Montoto and Raverta had two children. In the 1980s, he began a relationship with Kirchnerite national legislator Adela Segarra, who helped him raise his two children. Their relationship later ended, but Segarra continued to maintain a close relationship with Montoto's children, whom, according to some sources close to the family, Montoto also had a son and daughter with Segarra.

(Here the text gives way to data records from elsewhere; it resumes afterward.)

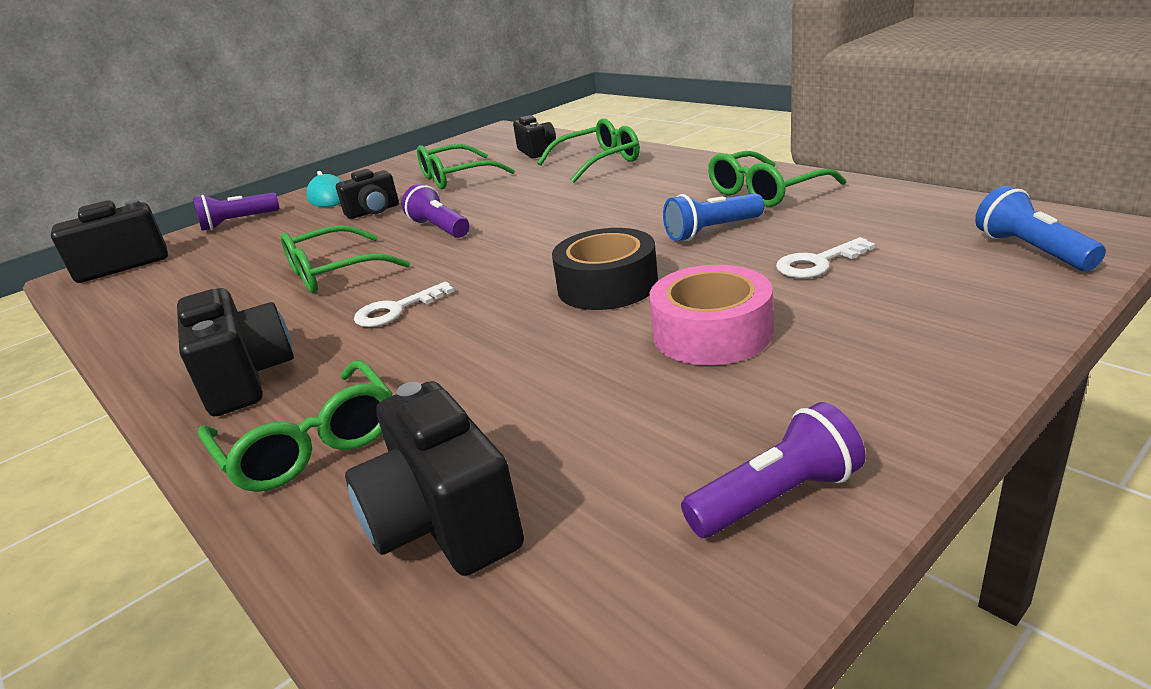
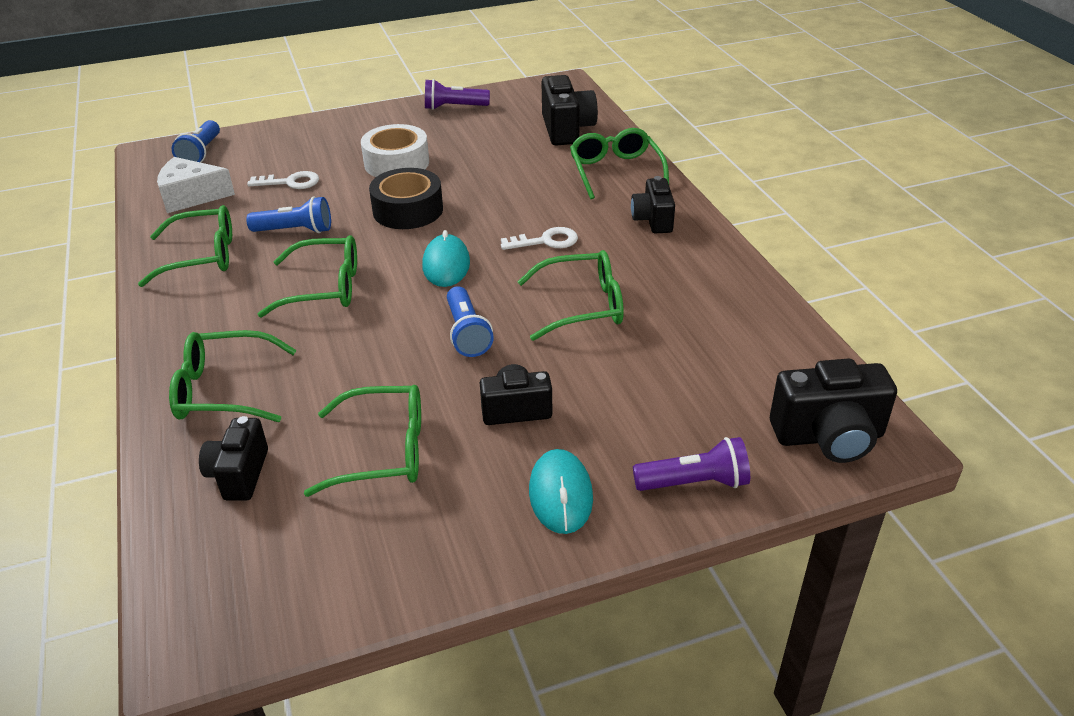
camera: 160 degrees left, 10 degrees up
(246, 379) = (653, 220): black camera -> black camera, size x0.66
(439, 228) = (467, 333): purple flashlight -> blue flashlight
(502, 258) = (446, 264): none -> turquoise mouse
(606, 212) = (324, 288): none -> green glasses
(712, 333) = (396, 163): pink tape -> white tape
(903, 216) = (191, 196): none -> white cheese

Both of Montoto's children with Raverta went on to work in the group HIJOS in Mar del Plata. Fernanda studied at the University of Mar del Plata and became a social worker. She also became president of the Asociación Civil Sol de Mayo, an NGO created in 2007. Her relationship with her father is “almost nil.” His daughter Fernanda Raverta, who was born in November 1973 and who was three years old when her mother was kidnapped, served manager of the headquarters of ANSES (Administración Nacional de la Seguridad Social), Argentina's social-security administration, under the agency's executive director Diego Bossio. She lives in Mar del Plata and entered the Argentinian legislature in July 2011. She is also a “militant” member of La Cámpora, a political youth organization whose purpose has been to lend support to the governments of Néstor Kirchner and Cristina Fernández de Kirchner.

Montoto has been described as having “a very ostentatious lifestyle.” He owns a BMW and a mansion in Palermo Chico, and at one point owned a private jet. He is a devout Catholic, who “is proud of his photos with Pope Benedict XVI and the right-wing Bishop Emilio Ogñenovich.” He has been described as “struggling with his weight” over the years and as maintaining a low profile while accumulating power and becoming a millionaire with “a sumptuous mansion in Barrio Parque.” Many commentators have stated that it is ironic to see a former Montonero driving a BMW.

He professes today to be pro-Israel and pro-American and is a close friend of a number of high Vatican officials. He has also maintained that he and his fellow Montoneros never intended to dissolve the military. Reportedly, Montoto has a huge picture of Evita Peron hanging in his office in Puerto Madero.